Security vulnerability disclosure is a complex problem facing browser publishers today, one that requires a balance between public dissemination of the bug and withholding the specifics of the breach until it's been patched. With Google calling its policy "responsible disclosure" and Microsoft labeling it "coordinated disclosure," Nightingale said that he doesn't get hung up on nomenclature. "I would always rather people work with us on making the Internet a better place, rather than them not telling us. Once the bug is fixed, we open it up and share how the sausage was made."

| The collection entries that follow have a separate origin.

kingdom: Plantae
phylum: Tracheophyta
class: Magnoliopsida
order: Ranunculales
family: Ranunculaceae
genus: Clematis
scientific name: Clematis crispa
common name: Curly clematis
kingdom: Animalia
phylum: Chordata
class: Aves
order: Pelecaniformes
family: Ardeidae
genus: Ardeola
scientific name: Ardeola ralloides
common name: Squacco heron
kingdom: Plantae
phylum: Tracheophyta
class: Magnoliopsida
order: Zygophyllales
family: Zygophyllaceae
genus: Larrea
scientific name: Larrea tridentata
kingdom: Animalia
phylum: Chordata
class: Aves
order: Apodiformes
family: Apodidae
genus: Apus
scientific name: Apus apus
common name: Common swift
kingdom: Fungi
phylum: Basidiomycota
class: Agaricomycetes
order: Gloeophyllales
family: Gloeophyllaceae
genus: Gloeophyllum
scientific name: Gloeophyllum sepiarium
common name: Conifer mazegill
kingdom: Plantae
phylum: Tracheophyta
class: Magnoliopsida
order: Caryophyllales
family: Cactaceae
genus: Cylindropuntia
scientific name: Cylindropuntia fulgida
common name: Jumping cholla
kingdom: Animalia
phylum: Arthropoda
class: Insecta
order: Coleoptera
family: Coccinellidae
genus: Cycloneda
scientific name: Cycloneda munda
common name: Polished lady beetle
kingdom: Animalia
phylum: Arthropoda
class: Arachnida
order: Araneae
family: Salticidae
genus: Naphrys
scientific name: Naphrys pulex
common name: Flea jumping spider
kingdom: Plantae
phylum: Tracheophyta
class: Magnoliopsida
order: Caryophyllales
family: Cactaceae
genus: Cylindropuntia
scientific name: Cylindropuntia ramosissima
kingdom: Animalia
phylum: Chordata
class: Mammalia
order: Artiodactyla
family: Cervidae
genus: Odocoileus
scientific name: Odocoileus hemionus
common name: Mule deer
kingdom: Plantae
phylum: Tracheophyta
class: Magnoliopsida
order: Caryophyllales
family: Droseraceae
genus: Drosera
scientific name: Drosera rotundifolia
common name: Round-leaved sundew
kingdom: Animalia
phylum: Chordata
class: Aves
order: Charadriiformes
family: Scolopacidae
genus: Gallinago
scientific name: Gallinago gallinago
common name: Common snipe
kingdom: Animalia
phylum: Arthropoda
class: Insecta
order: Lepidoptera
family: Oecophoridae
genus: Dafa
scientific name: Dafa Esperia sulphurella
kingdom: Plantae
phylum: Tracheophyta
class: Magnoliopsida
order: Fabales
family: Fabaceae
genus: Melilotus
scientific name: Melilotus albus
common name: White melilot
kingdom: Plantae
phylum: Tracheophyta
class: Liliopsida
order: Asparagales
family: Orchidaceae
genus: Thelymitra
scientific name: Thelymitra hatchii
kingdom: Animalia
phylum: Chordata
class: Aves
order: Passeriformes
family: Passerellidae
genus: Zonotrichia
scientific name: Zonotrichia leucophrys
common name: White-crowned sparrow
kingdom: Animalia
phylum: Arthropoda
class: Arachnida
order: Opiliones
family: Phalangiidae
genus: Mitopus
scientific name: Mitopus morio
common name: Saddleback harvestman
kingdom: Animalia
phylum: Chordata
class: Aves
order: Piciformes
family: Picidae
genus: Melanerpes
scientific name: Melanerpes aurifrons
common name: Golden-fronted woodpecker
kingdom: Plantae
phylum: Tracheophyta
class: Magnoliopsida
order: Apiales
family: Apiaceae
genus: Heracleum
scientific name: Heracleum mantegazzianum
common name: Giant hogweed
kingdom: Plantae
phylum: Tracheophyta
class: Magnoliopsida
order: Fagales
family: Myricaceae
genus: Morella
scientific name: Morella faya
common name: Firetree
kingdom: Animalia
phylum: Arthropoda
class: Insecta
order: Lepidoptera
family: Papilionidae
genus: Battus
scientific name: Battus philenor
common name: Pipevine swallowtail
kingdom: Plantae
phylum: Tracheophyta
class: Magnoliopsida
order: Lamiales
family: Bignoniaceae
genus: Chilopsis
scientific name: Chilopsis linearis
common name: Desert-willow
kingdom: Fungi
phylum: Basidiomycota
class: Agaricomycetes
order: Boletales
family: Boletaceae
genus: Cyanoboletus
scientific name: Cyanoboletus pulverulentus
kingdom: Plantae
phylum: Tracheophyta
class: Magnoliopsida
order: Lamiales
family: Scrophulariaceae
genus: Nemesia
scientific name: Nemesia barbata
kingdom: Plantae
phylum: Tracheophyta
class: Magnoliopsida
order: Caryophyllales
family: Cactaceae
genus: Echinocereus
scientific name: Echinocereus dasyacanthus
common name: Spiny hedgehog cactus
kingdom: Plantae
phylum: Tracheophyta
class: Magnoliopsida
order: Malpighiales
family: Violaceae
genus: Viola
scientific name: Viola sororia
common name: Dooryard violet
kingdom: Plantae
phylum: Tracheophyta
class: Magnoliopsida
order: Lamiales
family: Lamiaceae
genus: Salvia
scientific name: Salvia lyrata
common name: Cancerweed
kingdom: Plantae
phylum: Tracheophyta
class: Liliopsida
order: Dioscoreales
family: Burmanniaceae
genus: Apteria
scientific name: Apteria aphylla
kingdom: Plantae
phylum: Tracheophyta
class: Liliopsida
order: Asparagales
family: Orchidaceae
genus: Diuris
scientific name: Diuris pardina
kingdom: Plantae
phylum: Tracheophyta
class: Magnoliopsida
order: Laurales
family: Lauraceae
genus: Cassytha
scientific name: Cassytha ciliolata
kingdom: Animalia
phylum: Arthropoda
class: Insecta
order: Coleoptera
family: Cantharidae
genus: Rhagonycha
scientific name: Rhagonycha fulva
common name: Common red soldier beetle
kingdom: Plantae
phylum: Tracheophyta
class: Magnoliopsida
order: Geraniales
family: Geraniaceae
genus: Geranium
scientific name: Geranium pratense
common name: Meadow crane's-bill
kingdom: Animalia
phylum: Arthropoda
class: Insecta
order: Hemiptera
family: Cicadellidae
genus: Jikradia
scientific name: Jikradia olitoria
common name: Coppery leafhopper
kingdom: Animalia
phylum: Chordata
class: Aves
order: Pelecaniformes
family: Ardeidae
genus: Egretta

At the root of browser security lies the question of how to balance user education such as not clicking on ads that promise you that "You've Won!" or that you need to run their remote virus scanner, with pre-emptive security tactics, such as patching holes but also exposing or blocking bad Web site behavior. For example, Comodo's Chromium remix, Dragon, takes an aggressive stance on ensuring certificates have been properly written, which is why that browser warns you before you go to

As Nightingale lamented, though, "We're not all using the same terminology." Improving common standards for reporting and dealing with threats could fix that, but there's little indication that the five major browser publishers are about to collaborate and share the burden of security risks.